Вопрос про production ML
Multiple clients send pixel updates to a central server over the internet. What transport/protocol would you use and what tradeoffs matter?
Ответить самому
Сначала сформулируйте ответ как на собеседовании, затем откройте разбор и оцените себя.
Короткий ответ
For reliable ordered UI state, WebSocket over TCP is the default. For lossy high-rate rendering, UDP/WebRTC-style transport can work if updates are idempotent or sequence-numbered.
Полный разбор
For a browser or app that sends small pixel-update messages to a central server, a WebSocket over TCP is a practical default. It gives a persistent bidirectional connection, reliable delivery and in-order messages. The payload can be compact JSON at low volume or a binary format when update rate matters.
The tradeoff is latency under packet loss. TCP preserves order, so a lost packet can block later updates. If the screen is a real-time stream where stale updates can be dropped, UDP or WebRTC data channels may be better, but then the application needs sequence numbers, idempotent commands, snapshots or reconciliation.

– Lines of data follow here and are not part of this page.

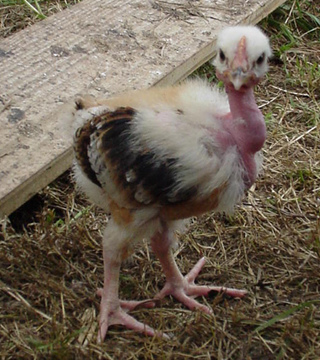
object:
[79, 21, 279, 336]
hen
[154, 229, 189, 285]
legs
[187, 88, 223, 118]
feathers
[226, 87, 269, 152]
neck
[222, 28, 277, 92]
head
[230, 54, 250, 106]
beak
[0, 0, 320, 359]
dry grass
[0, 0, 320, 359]
ground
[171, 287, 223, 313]
toes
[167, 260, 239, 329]
foot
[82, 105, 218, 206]
wing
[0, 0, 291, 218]
board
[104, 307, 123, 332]
webbing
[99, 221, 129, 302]
leg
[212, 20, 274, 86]
face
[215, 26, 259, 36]
fluff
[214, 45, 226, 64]
eye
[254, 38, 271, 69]
eye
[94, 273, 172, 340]
feet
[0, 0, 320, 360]
grass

The server should also define conflict semantics: last-write-wins by server timestamp, client sequence numbers, per-client authority or command batching. Transport alone does not solve state consistency.
Теория
Protocol choice follows the state semantics: reliable ordered commands and lossy real-time streams need different guarantees.
Типичные ошибки
- Say TCP without explaining ordering and head-of-line blocking.
- Say UDP without explaining loss, reordering and recovery.
- Ignore conflict resolution when several clients update the same pixel.
Как отвечать на собеседовании
- Start with WebSocket for product simplicity.
- Mention binary payloads only after correctness semantics are clear.